Kolumne «Miniatur des Alltags»«Ich wott s Chrischtchindli gseh!»
Das Weihnachtsfest naht. Bei vielen Kindern steigt jetzt die Vorfreude auf die Bescherung. In meiner Kindheit war etwas anderes wichtiger als alle Geschenke.
Richterswil in den 60er-Jahren. Heiligabend. Weihnachtslieder erklingen aus dem Radio. Eigentlich könnte jetzt Friede und Freude herrschen. Doch die Stimmung in meiner Familie ist gedrückt. Mausi, die Katze der Grossmutter, hatte tagsüber plötzlich versucht, den Christbaum raufzuklettern. Doch sie rechnete nicht mit unserem Vater, der die Katze flugs beim Schwanz packte, vom Baum runterriss und durch die Luft wirbelte. Die Katze schrie. Und anschliessend auch die Grossmutter. «Das arme Tier, das hätte jetzt wirklich nicht sein müssen», tadelte sie meinen Vater.
Nur noch das Christkind konnte jetzt die Stimmung heben. Dieses Mal wollte ich es unbedingt sehen, dieses überirdische Wesen, das allen Kindern auf dieser Welt die Geschenke bringt. Wie es diese logistische Meisterleistung wohl hinbekommt? Ich wusste es nicht. Umso mehr zog mich diese Gestalt ganz in ihren Bann.
Enttäuschung pur
Am frühen Abend war es dann so weit. Die Warterei im Kinderzimmer hatte ein Ende. Denn von der Stube her war ein Glöcklein zu hören. Es war das Zeichen, dass das Christkind uns Kindern soeben die Geschenke gebracht hatte – und wir nun unsere Zimmer verlassen durften. Ich stürmte als Dreikäsehoch gleich als Erster raus, rannte vorbei am Gabentisch und meinen verdutzt wirkenden Eltern und rief: «Ich wott s Chrischtchindli gseh!»

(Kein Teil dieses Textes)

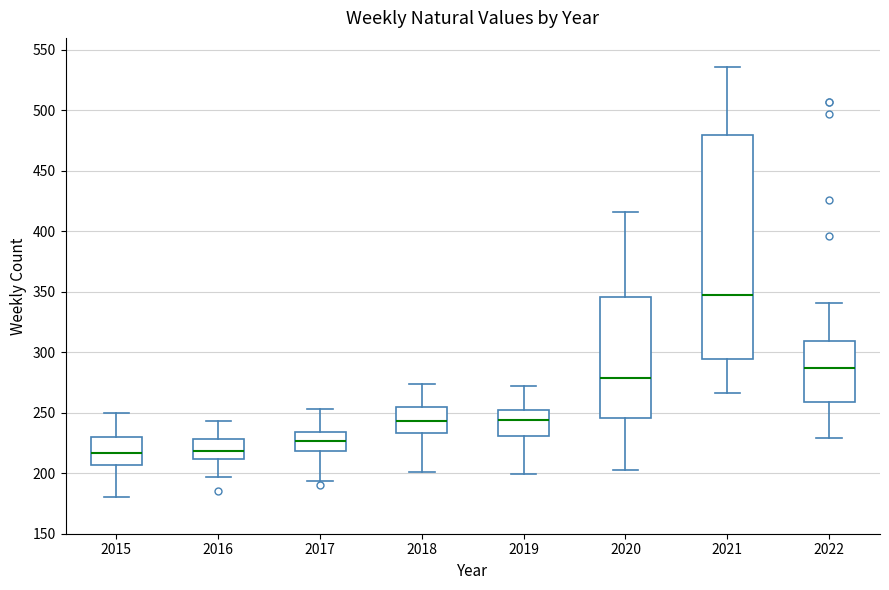

Reading left to right, read every box against the y-axis: the position of its median line, the range the box covers, and the ends of its whiskers. The values are not printed on the chart, so give them approximately, as read against the axis.

2015: median 215, box 205 to 230, whiskers 180 to 250
2016: median 220, box 210 to 230, whiskers 195 to 245
2017: median 225, box 220 to 235, whiskers 195 to 255
2018: median 245, box 235 to 255, whiskers 200 to 275
2019: median 245, box 230 to 255, whiskers 200 to 270
2020: median 280, box 245 to 345, whiskers 205 to 415
2021: median 345, box 295 to 480, whiskers 265 to 535
2022: median 285, box 260 to 310, whiskers 230 to 340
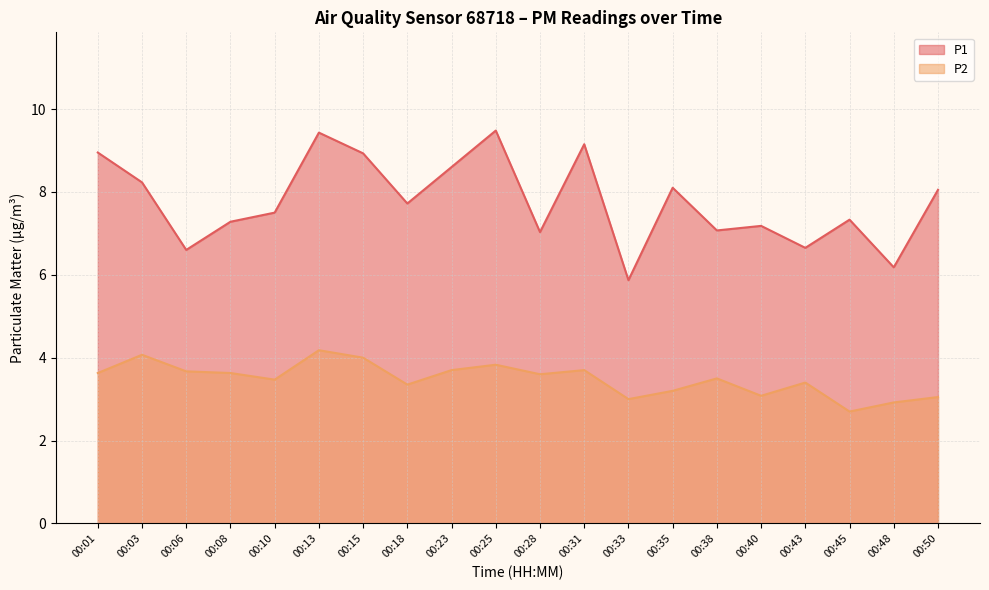

True or false: P1 and P2 cross at least once.

False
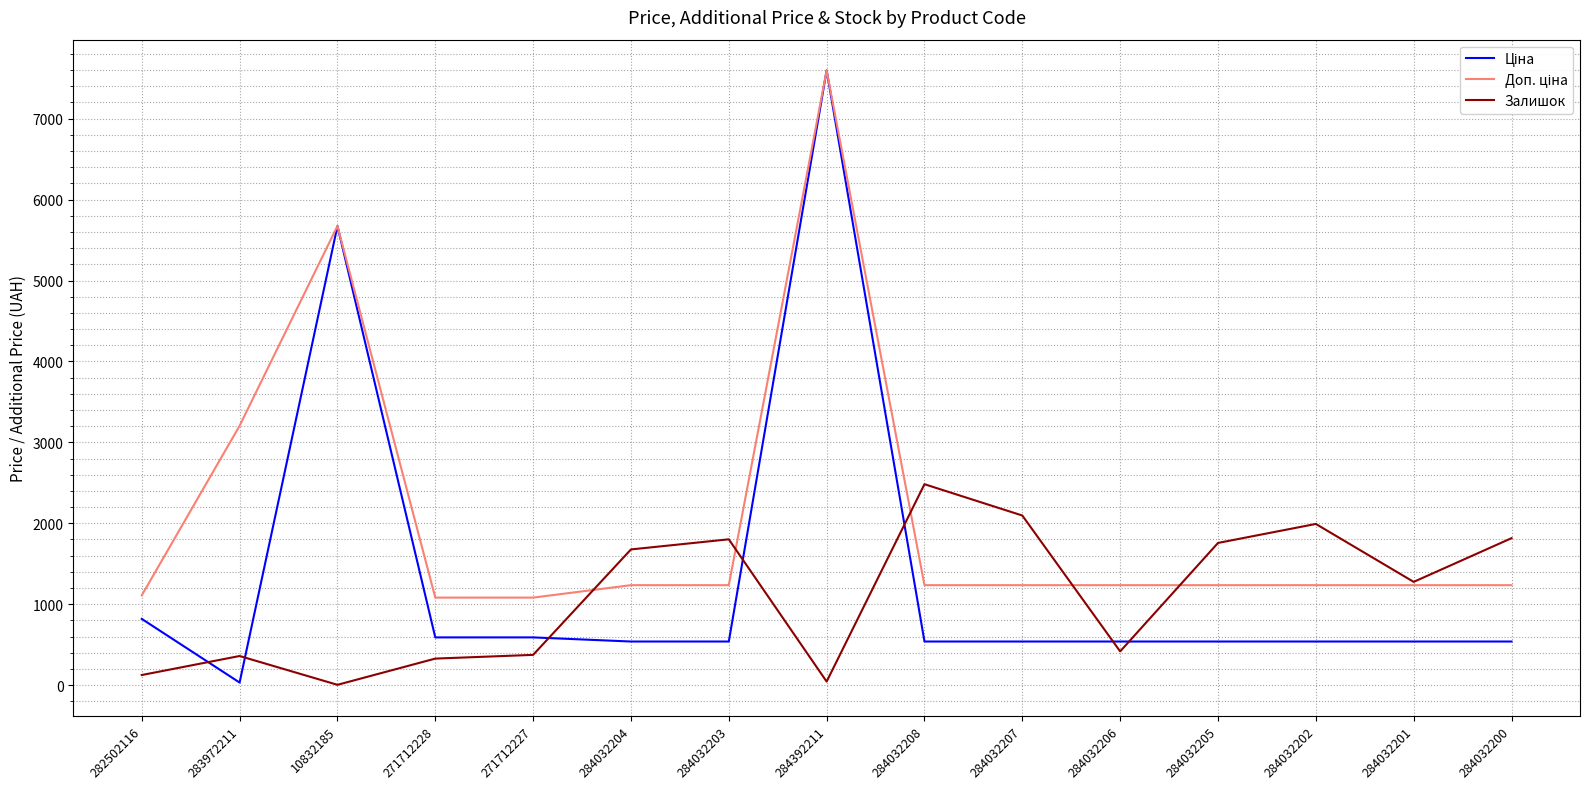

True or false: Залишок has a value of 1677.0 at 284032204.

True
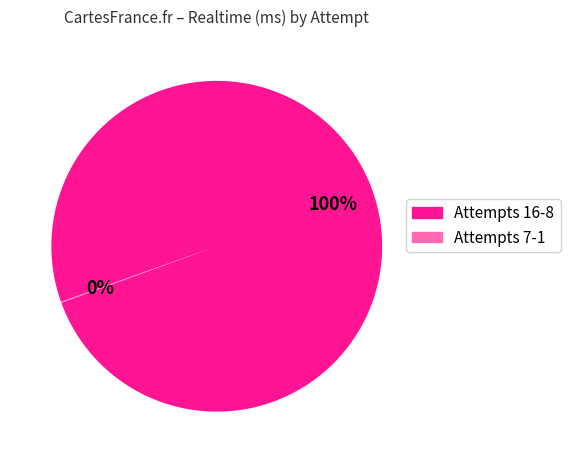

To the nearest percent, what is the average slice percentage?

50%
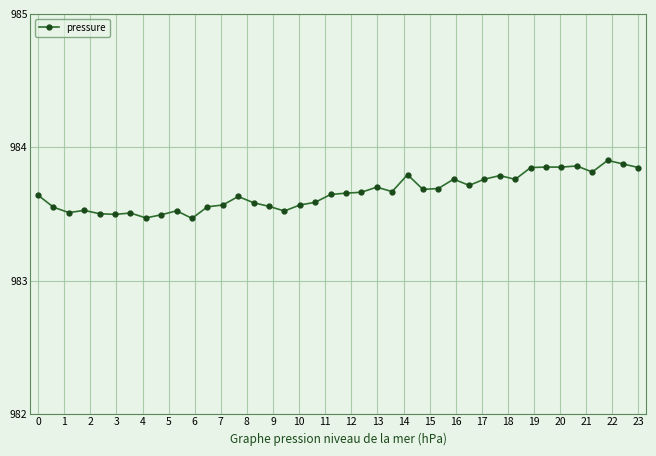

What is the sum of all values?

39346.4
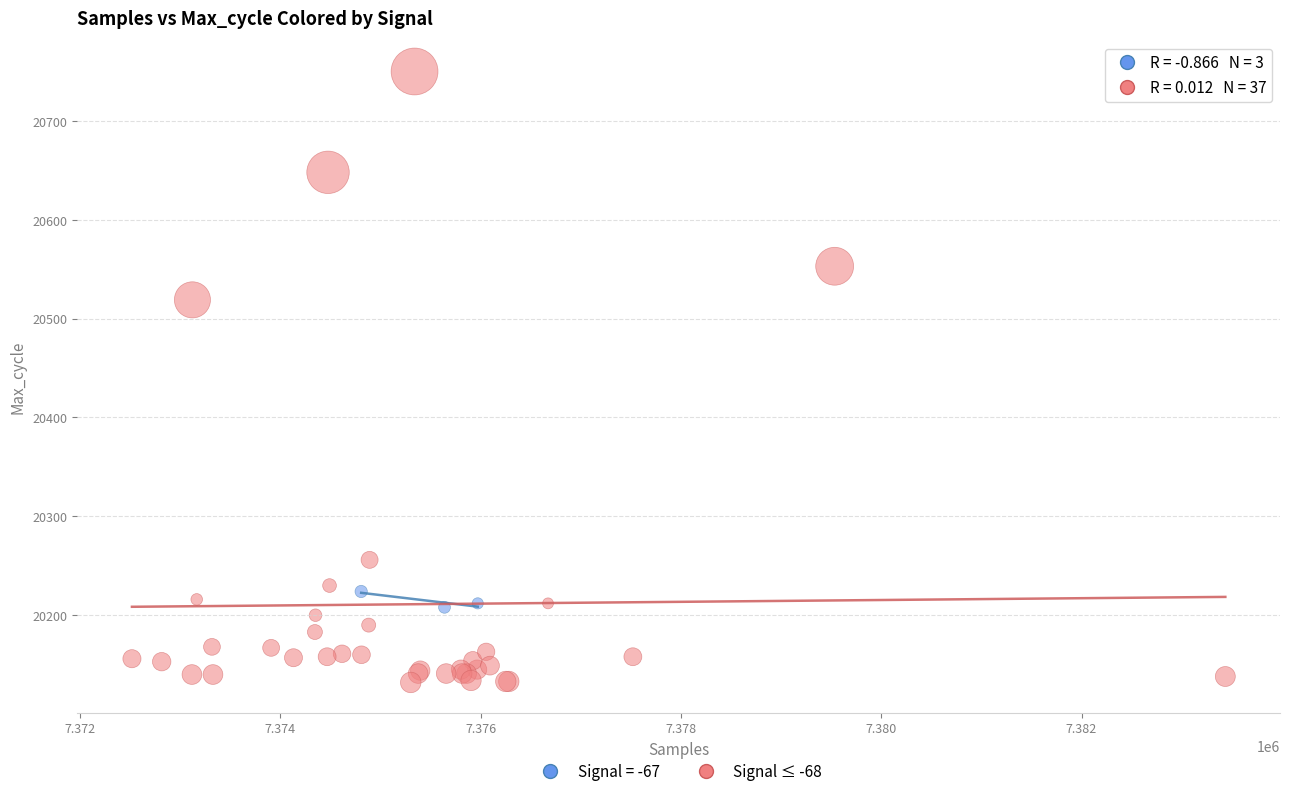

Which series has the widest spread of Y values?

Signal ≤ -68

Sodann riss ich die Badezimmertür auf, kletterte auf die Toilette, öffnete das WC-Fenster und schaute mit grossen Augen in die stockdunkle Nacht. Enttäuschung pur. Keine Spur mehr vom Christkind. «Es ist halt ganz rasch zu den andern Kindern geflogen», versuchte mich mein Vater zu trösten. Vergeblich. An diesem Abend hätte mich nur noch das Chrischtchindli selber aufmuntern können.